State v. Galyean, 315 Ark. 699, 870 S.W.2d 706 (1994)

Feb. 7, 1994 · Arkansas Supreme Court · CR 93-1113
315 Ark. 699, 870 S.W.2d 706

STATE of Arkansas v. Robin Michel GALYEAN

CR 93-1113

870 S.W.2d 706

Supreme Court of Arkansas

Opinion delivered February 7, 1994

Winston Bryant, Att’y Gen., by: Clint Miller, Senior Asst. Att’y Gen., for appellant.

Scott E. Smith, for appellee.

Steele Hays, Justice.

This is an appeal by the State of Arkansas under Ark. R. Crim. P. 36.10 asserting that the circuit court imposed an illegal sentence for the crime of delivery of marijuana. The state’s argument must be sustained.

The appellee, Robin Michel Galyean, was charged with a class C felony: delivery of less than ten pounds of marijuana on March 21, 1992. Ms. Galyean pled guilty and, over the state’s specific objection to the sentence, the trial court placed her on *700probation for seven years and ordered her to pay restitution in lieu of a fine.

The state contends that Ark. Code Ann. §§ 5-4-301(a)(l)(F) (Supp. 1991) and 5-4-104(e)(l)(F) (Supp. 1991) prohibit a circuit court from placing a defendant guilty of delivery of marijuana on probation. Act 608 of 1991 amended both § 5-4-301 and § 5-4-104 by adding the following category to a list of crimes which shall not admit probation:

[d]rug related offenses under the Uniform Controlled Substance Act, § 5-64-101 et seq. except to the extent that probation is otherwise permitted under subchapters 1-6 of Chapter 64.

The Uniform Controlled Substance Act does provide for probation for mere possession of marijuana, but not for delivery. Whitener v. State, 311 Ark. 377, 843 S.W.2d 853 (1993); Ark. Code Ann. § 5-64-407 (1987).

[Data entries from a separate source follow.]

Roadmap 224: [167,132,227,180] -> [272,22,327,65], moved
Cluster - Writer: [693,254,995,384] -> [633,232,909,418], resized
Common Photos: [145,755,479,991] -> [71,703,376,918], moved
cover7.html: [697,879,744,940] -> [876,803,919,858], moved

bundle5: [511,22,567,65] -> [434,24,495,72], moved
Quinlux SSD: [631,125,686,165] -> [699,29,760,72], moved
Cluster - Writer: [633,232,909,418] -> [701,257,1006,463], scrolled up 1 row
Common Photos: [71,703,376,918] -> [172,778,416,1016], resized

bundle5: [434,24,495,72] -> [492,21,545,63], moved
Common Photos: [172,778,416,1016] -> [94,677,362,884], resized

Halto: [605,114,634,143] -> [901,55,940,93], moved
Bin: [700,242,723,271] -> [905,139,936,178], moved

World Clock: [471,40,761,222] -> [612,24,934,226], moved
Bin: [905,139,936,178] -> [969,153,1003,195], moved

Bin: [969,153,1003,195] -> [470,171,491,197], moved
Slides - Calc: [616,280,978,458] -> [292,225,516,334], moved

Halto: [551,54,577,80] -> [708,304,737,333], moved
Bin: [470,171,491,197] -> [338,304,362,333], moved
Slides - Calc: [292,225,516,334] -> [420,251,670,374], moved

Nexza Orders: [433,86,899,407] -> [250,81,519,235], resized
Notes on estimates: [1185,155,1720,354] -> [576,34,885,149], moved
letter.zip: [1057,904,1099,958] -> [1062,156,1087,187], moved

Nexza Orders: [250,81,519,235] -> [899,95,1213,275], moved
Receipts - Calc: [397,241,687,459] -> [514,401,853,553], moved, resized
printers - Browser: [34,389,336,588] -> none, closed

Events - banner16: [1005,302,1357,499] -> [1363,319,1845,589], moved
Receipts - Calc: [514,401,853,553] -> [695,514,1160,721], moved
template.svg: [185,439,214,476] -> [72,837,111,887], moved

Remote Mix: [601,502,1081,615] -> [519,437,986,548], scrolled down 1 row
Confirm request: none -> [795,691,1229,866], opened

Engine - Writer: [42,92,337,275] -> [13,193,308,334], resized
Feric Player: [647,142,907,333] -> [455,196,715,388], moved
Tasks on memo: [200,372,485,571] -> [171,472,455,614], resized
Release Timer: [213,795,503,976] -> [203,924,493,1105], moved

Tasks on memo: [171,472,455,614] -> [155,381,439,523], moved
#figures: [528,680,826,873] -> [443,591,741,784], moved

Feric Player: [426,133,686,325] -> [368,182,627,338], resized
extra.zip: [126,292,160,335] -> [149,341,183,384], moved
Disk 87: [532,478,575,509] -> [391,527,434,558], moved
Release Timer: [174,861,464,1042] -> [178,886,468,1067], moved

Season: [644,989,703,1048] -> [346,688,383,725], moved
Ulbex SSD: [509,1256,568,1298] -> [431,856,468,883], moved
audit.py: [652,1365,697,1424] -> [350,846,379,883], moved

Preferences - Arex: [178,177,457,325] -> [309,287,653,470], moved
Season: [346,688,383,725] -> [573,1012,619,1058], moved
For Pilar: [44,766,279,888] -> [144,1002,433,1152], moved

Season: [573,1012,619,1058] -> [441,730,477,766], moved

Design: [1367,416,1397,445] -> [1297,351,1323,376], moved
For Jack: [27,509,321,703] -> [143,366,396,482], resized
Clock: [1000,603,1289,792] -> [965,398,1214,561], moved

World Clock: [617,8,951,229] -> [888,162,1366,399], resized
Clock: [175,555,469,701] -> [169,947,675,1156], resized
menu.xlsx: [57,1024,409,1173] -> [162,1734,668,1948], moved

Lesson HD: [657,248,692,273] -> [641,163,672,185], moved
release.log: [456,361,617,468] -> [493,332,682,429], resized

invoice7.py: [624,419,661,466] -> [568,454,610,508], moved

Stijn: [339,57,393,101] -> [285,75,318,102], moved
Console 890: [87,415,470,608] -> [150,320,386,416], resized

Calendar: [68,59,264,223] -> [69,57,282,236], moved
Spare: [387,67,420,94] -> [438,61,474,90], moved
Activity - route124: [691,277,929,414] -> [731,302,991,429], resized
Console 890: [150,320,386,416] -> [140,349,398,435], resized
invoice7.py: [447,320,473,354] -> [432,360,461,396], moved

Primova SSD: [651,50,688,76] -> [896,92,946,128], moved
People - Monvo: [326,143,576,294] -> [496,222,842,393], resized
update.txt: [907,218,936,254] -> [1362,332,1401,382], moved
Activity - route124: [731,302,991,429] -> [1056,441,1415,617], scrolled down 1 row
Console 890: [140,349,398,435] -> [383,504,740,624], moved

We have consistently held that sentencing shall not be other than in accordance with the statute in effect at the time of the commission of the crime. State v. Townsend, 312 Ark. 427, 863 S.W.2d 288 (1993). At the time appellee’s crime occurred (March 21, 1992) Ark. Code Ann. § 5-64-401(a)(l)(iv) (Supp. 1991) provided that any person found guilty of delivery of less than ten pounds of a Schedule VI controlled substance shall be: Imprisoned no less than four (4) nor more than ten (10) years and/or fined no more than twenty-five thousand dollars ($25,000).1(Emphasis supplied.) Although § 5-64-40l(a)(l)(iv) (Supp. 1991) allows for only a fine, this statute must be read in conjunction with § 5-4-30l(a)( 1)(F) (Supp. 1991) and § 5-4-104(e)(1)(F) (Supp. 1991). Both § 5-4-301(a)(1)(F) (Supp. 1991) and § 5-4-104(e)(l)(F) (Supp. 1991) clearly state that probation is not appropriate. Indeed, we have held that delivery of marijuana is simply not a crime where either probation or suspension is available to the circuit court for consideration as an appropriate sentence. Whitener, supra.

As we pointed out in State v. Williams, CR93-870, *701decided January 10, 1994, Act 192 of 1993 amends § 5-4-301(a)(1)(F) and § 5-4-104(e)(1)(F) to remove the language from the two statutes which prohibited trial courts from imposing suspended imposition of sentence or probation on controlled substance offenders. Act 192 of 1993 became effective on August 13, 1993, and it does not provide for retroactive application; therefore, its operation is prospective only. State v. Whale, 314 Ark. 576, 863 S.W.2d 290 (1993); Williams, supra.

For the reasons stated, the judgment is reversed and the case is remanded for resentencing.

Brown, J., dissents.

Robert L. Brown, Justice,

dissenting. I dissent. See State v. Landis, 315 Ark. 681, 870 S.W.2d 705 (1994) (Brown, dissenting opinion).